La rentabilidad de estas cintas, pese a algunos tropiezos, es indudable. Por contra, la calidad no es siempre la mejor. Sobre esto último habló Barbara Nicolosi, coguionista de Fátima. La película, en una interesante entrevista concedida a Aleteia, donde afirmaba que, en este ámbito, los ejecutivos de Hollywood consideraban que con pocos medios, «sin ninguna estrella de cine, ningún director relevante» y con «algunas citas bíblicas» era suficiente para ganar dinero.
Uno de los problemas más frecuentes de estos filmes, en su mayoría de base evangélica, está en centrar sus historias en los espectadores convencidos, dejando fuera al resto. Nicolosi señalaba en la mencionada entrevista la importancia de «atraer a otras personas que no tienen fe en lo que nosotros creemos». En muchos de estos largometrajes, además, hay poco espacio para la reflexión, cuando el arte y, en particular, el cine deben ayudarnos a entender el modo en que Dios actúa en nuestras vidas, sin recurrir a frases prefabricadas. Por suerte existen excepciones. Es el caso de La canción de mi padre, o mejor I Can Only Imagine -su título original-, un relato biográfico bien llevado por los hermanos Erwin.

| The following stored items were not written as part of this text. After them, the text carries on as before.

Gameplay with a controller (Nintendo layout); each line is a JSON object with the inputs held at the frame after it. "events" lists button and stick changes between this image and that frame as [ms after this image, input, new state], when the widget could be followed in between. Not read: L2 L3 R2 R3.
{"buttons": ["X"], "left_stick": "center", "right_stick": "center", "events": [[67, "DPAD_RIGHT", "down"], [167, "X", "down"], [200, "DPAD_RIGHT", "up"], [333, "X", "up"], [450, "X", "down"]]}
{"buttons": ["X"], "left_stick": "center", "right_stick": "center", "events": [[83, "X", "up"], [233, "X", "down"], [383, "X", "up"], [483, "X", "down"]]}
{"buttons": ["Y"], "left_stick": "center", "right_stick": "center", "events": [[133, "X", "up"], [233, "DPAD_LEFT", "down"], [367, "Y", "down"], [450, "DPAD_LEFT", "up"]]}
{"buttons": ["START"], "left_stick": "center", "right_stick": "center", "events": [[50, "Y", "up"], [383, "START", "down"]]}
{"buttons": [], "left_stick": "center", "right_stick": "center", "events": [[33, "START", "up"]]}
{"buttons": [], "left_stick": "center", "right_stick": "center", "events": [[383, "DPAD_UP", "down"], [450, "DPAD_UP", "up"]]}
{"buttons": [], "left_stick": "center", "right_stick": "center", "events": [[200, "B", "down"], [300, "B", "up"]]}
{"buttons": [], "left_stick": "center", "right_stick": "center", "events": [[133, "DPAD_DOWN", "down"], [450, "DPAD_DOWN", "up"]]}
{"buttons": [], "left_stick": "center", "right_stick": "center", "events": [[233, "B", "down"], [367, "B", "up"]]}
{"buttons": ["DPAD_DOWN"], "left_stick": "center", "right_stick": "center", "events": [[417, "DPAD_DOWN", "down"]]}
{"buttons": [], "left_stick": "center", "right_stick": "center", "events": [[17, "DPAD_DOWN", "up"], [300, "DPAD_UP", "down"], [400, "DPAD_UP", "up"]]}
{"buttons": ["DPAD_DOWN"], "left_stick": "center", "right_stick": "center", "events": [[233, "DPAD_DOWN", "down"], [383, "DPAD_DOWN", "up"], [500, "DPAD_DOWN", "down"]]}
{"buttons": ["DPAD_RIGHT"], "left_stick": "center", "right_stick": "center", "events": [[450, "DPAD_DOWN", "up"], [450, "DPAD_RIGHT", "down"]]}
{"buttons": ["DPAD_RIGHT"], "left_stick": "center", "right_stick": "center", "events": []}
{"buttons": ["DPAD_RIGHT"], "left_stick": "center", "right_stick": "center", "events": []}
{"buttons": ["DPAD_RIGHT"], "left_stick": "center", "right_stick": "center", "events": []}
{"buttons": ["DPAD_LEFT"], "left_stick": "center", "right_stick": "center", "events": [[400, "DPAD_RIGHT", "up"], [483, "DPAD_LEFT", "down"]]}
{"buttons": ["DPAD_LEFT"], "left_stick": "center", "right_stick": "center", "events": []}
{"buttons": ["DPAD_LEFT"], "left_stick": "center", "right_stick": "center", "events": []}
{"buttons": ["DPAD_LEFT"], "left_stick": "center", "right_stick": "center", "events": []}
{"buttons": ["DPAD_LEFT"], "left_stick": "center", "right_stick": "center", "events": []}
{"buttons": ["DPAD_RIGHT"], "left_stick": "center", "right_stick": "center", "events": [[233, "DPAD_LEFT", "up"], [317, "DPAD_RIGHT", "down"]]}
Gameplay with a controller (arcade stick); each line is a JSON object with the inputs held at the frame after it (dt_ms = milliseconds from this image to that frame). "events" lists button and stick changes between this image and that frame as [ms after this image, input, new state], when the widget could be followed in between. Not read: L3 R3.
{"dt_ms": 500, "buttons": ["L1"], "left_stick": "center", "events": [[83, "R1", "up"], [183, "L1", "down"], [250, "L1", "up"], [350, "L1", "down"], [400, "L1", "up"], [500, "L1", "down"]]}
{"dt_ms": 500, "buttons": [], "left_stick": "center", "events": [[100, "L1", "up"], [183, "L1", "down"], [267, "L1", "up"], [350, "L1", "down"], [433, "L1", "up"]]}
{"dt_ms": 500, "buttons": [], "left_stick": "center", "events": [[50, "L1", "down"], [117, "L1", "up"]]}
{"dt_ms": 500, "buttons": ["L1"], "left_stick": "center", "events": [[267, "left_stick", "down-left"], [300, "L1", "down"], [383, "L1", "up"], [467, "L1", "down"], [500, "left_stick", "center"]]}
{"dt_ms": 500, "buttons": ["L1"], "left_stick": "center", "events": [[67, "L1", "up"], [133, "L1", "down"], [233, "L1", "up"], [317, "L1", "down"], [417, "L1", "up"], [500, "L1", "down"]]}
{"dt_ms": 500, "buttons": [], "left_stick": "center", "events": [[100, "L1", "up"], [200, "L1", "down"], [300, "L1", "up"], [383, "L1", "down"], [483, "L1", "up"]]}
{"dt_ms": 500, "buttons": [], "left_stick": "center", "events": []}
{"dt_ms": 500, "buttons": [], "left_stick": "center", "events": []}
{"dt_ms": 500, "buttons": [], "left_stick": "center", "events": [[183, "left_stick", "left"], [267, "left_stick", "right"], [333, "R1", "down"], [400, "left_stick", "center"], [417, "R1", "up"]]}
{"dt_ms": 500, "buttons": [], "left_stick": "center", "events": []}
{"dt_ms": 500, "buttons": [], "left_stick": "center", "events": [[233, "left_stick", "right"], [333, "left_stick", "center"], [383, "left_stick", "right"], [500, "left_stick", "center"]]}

Una obra de la calidad cinematográfica y la densidad argumental de Silencio, de Martin Scorsese, fue un fracaso, con tan solo siete millones recaudados en Estados Unidos. El año pasado, antes de la pandemia, Vida oculta ni siquiera alcanzó los dos millones. Estas cifras contrastan enormemente con los cerca de setenta millones de una cinta tan discreta como Un lugar donde rezar o los casi cien, a nivel mundial, de La cabaña. Bien es cierto que, en general, las producciones más taquilleras de cualquier año no suelen ser las mejores, pero no son datos precisamente alentadores.
Es una lástima que en Hollywood lleven tanto tiempo cerrándose a la trascendencia, sin embargo, no por ello las películas cristianas tienen que sermonear o tratar de convencer al público a toda costa. Independientemente de las certezas o dudas de cada espectador, deberían formular preguntas -aunque no siempre encuentren respuestas-, ofrecer luz -que buena falta hace- y reflejar, de alguna manera, la belleza que hay en el mundo.